Thursday, October 20, 2011

Cramming for Tough Mudder

With Tough Mudder just four days away, I'm down to my last couple of workouts.  On Friday and Saturday, I'm not going to do anything strenuous.  I might go for a jog on Friday, but Saturday is going to be spent getting to the event and checking into our apartment at Wintergreen.

Here's what I've done over the past few days:

I missed logging a day from last week:
10/10:  I went into the gym that night to do a basic workout.  I focused on lifting weights.  I don't remember everything I did, but I do remember doing M100s, barbell complexes, and working on my back and chest.

10/14: I worked out at the gym.  I changed things up a bit and did several Near Muscle Fatigue exercises.  I used a barbell with 20 lbs on it.  I did bicep curls, flat bench press, and shoulder press.  I also worked on my core with crunches, planks, leg lifts, etc. 

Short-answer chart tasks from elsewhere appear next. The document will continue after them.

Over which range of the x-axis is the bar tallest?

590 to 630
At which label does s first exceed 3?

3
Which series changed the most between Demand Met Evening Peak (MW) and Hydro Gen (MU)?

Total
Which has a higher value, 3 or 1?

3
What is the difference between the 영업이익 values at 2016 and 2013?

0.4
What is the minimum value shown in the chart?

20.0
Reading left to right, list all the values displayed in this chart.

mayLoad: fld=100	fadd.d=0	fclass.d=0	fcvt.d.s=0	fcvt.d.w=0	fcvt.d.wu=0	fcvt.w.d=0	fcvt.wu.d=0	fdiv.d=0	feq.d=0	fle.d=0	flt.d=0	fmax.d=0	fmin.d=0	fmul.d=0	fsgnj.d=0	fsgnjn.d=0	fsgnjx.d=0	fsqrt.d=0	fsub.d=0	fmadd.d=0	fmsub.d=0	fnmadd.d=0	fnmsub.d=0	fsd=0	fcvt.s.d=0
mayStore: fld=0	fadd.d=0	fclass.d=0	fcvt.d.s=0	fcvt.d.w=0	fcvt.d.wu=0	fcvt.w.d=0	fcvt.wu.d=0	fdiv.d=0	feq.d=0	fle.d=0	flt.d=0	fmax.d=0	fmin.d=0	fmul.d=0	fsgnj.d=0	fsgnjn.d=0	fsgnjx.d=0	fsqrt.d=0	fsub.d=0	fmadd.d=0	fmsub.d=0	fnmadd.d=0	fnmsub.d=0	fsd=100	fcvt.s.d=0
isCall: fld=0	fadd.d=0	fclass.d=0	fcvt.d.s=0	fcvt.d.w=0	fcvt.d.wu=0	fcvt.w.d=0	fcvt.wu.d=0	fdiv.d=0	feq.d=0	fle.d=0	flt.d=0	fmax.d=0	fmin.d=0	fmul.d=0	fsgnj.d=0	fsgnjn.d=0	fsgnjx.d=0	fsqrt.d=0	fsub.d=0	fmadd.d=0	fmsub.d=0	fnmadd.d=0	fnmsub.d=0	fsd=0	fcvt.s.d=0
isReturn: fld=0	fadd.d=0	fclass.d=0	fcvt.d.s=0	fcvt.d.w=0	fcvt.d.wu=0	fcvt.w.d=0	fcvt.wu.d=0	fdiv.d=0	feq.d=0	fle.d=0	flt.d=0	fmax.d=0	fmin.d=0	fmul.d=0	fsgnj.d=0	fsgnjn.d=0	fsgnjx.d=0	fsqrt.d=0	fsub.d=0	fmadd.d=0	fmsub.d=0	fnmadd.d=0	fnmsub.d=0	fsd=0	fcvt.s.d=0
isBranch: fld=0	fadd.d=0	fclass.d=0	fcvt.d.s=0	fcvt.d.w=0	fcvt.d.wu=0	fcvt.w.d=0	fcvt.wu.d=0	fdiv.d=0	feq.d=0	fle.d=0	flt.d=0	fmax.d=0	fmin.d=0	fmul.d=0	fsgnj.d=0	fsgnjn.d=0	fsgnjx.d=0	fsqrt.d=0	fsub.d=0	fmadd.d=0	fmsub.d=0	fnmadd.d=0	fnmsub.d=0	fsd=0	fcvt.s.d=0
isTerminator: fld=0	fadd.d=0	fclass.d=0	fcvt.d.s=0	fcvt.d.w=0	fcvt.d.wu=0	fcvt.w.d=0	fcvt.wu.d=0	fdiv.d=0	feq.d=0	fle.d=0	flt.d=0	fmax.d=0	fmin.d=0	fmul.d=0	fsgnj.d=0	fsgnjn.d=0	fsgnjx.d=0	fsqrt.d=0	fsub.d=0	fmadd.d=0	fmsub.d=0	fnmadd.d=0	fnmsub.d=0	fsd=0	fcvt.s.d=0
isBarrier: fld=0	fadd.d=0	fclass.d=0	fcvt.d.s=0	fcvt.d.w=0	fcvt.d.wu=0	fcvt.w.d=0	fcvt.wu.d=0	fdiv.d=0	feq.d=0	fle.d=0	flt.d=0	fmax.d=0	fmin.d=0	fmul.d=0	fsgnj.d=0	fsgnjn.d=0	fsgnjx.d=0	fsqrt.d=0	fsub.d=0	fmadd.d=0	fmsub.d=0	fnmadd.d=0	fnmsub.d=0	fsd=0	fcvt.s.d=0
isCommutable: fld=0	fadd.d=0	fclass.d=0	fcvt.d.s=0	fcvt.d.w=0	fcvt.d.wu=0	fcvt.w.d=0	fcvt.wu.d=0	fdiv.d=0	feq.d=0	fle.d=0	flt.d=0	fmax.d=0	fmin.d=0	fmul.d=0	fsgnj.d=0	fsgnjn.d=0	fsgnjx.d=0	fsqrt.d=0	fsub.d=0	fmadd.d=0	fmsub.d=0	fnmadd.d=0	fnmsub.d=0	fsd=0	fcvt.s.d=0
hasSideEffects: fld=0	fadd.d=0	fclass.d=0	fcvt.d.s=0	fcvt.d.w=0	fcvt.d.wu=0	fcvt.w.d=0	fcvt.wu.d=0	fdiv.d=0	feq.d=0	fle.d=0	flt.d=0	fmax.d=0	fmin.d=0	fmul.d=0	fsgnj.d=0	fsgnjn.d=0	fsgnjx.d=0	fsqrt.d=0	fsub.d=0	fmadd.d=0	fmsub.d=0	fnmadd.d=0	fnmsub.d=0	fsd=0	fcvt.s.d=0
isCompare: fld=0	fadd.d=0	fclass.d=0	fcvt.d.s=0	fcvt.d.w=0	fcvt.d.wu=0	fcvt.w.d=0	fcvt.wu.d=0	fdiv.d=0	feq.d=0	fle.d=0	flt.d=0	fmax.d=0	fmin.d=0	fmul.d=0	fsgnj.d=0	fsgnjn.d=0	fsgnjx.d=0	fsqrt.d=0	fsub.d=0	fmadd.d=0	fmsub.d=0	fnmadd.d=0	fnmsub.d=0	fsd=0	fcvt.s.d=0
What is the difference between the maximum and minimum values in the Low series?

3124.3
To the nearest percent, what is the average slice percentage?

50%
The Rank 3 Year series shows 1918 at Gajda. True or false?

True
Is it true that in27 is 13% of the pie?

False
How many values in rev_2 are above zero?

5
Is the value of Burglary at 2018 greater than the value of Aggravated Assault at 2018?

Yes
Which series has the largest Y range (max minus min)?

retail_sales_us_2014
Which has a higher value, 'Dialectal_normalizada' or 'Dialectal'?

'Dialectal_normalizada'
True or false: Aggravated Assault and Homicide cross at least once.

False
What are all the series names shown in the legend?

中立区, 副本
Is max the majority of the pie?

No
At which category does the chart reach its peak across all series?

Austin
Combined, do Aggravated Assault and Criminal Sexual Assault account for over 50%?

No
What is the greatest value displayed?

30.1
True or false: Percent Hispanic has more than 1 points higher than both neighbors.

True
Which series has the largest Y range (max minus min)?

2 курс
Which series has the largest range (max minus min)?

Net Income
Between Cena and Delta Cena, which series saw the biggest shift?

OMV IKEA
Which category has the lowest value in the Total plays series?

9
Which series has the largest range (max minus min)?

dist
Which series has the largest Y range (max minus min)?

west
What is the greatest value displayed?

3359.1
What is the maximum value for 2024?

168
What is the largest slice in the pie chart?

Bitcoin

10/15: I did the 5-mile loop around Lake Habeeb.  I started to go around a second time, for a full ten miles, but just couldn't see my knees making the trip.  I did the first 5 miles in about 54 minutes.  I'm really hoping that the obstacles throughout Tough Mudder will allow me opportunities to give my knees a break.  Based on the course they have up on the website, I might just get lucky.

10/18:  I really don't think I took two days off, but I can't remember what I did either Sunday or Monday, so all I've got is Tuesday.  I worked out at the gym.
  1. Dumbbell Curls, 30 lbs each, 10 reps, 3 sets.
  2. Dumbbell shoulder press, 15 lbs each, 10 reps, 3 sets.
  3. Dumbbell tricep extensions, 15 lbs, 10 reps, 3 sets.
  4. Dumbbell shoulder raises, 15 lbs each, 10 reps, 3 sets.
  5. Dumbbell flat bench, 45 lbs each, 10 reps, 3 sets.
  6. Dumbbell row, 80 lb dumbbell, 10 reps, 3 sets.
  7. Core: crunches, leg raises.
10/19: Last run.  3.64 miles in 34 minutes.  I ran with my Minimus shoes, and spent about a third of the run on the front of my feet.  My calves are killing me, but my knees aren't.  I feel like I'm damned if I do and damned if I don't.  Again, hoping that obstacles allow me to use different muscles and give some things, particularly my knees, breaks (albeit brief).